# O-ring drive belt



## Brian Rupnow (Jul 17, 2008)

This is the a video of the reduction pulley and an o-ring drive belt added to my latest steam engine.


----------



## Philjoe5 (Jul 17, 2008)

Brian,
Cool video. What is the relationship between the thickness of the O ring and the groove width and depth in the pulleys?

BTW if the huge gear next to your engine is your next project, I can't wait ;D

Cheers,
Phil


----------



## Brian Rupnow (Jul 17, 2008)

I made the grooves in the pulleys 0.020" deep x 0.100 wide. The o-ring is .093" diameter. This is all guess work at present, but ya can't argue with success. Its not like a v-belt that fits into a v shaped groove to transmit more torque without slipping. These little engines couldn't really cope with the power loss that is inherent in a v-pulley system. The big gear, and the casting beside it are---believe it or not---parts of the drive for a cookie dough machine I am designing.
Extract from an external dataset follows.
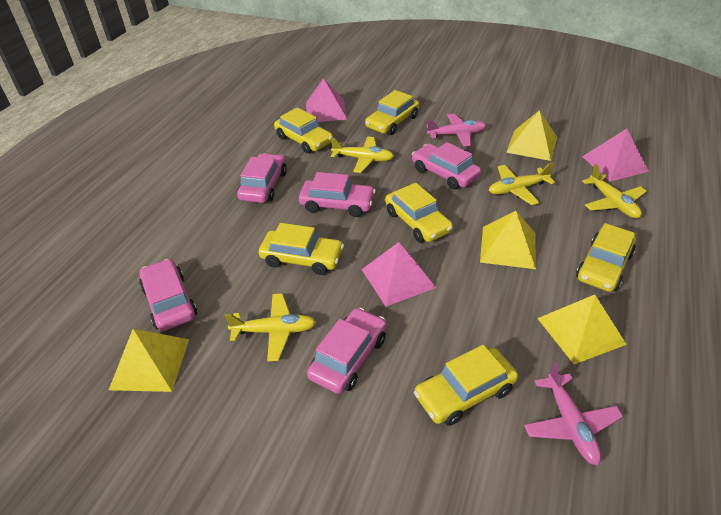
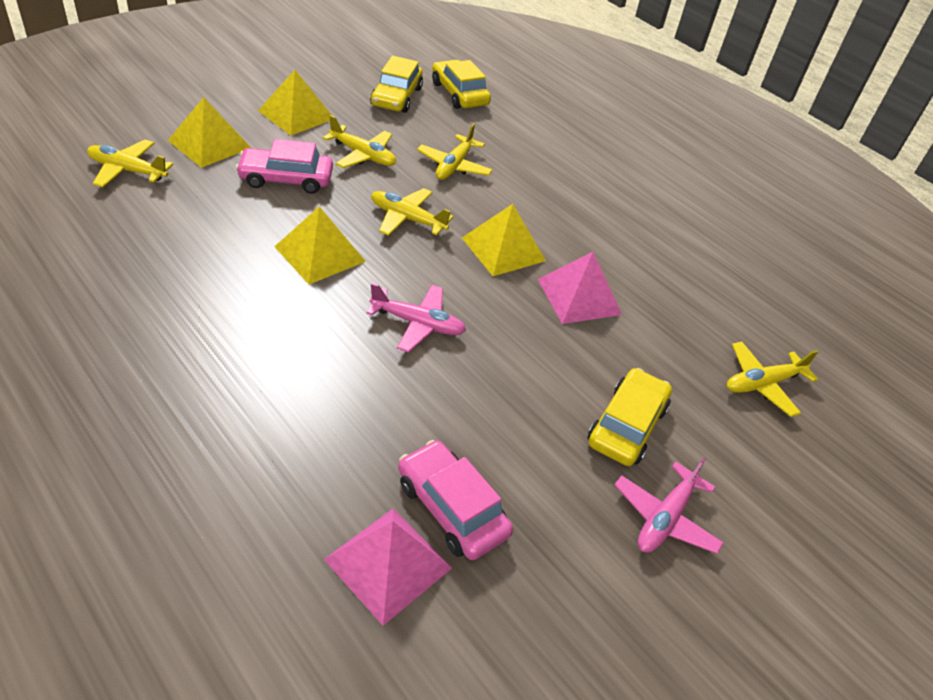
pink car: [139,259,197,331] [237,153,287,203] [299,172,376,217] [307,308,387,394] [412,142,481,189] = 5 -> [236,139,333,194] [398,440,513,560] = 2
pink pyramid: [306,78,348,122] [361,242,436,306] [582,129,649,182] = 3 -> [324,508,452,626] [538,252,622,324] = 2
yellow car: [259,223,344,275] [274,108,333,154] [365,90,419,135] [385,183,453,242] [414,345,518,426] [576,223,636,292] = 6 -> [370,56,423,113] [432,60,491,109] [588,368,672,466] = 3
yellow plane: [225,293,316,361] [331,136,394,173] [489,162,555,205] [582,164,647,218] = 4 -> [87,140,174,187] [323,115,396,168] [371,188,454,236] [417,123,493,180] [727,341,818,417] = 5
My customer, owner of a commercial bakery, reclaimed the drives, castings, and extruder rolls from a strip dough processor out of California, and I am using them as the basis for a machine that makes literally millions of frozen cookies for distribution in the major grocery stores.


----------



## Powder keg (Jul 20, 2008)

Great job there Brian!!! Nice Video to
	

	
	
		
		

		
			





I can't wait to see your Bubble machine.

Wes


----------



## Brass_Machine (Jul 20, 2008)

Powder keg  said:
			
		

>



I see someone found Rick's smilies 
	

	
	
		
		

		
		
	


	





Can't wait to see the bubble machine!

Eric


----------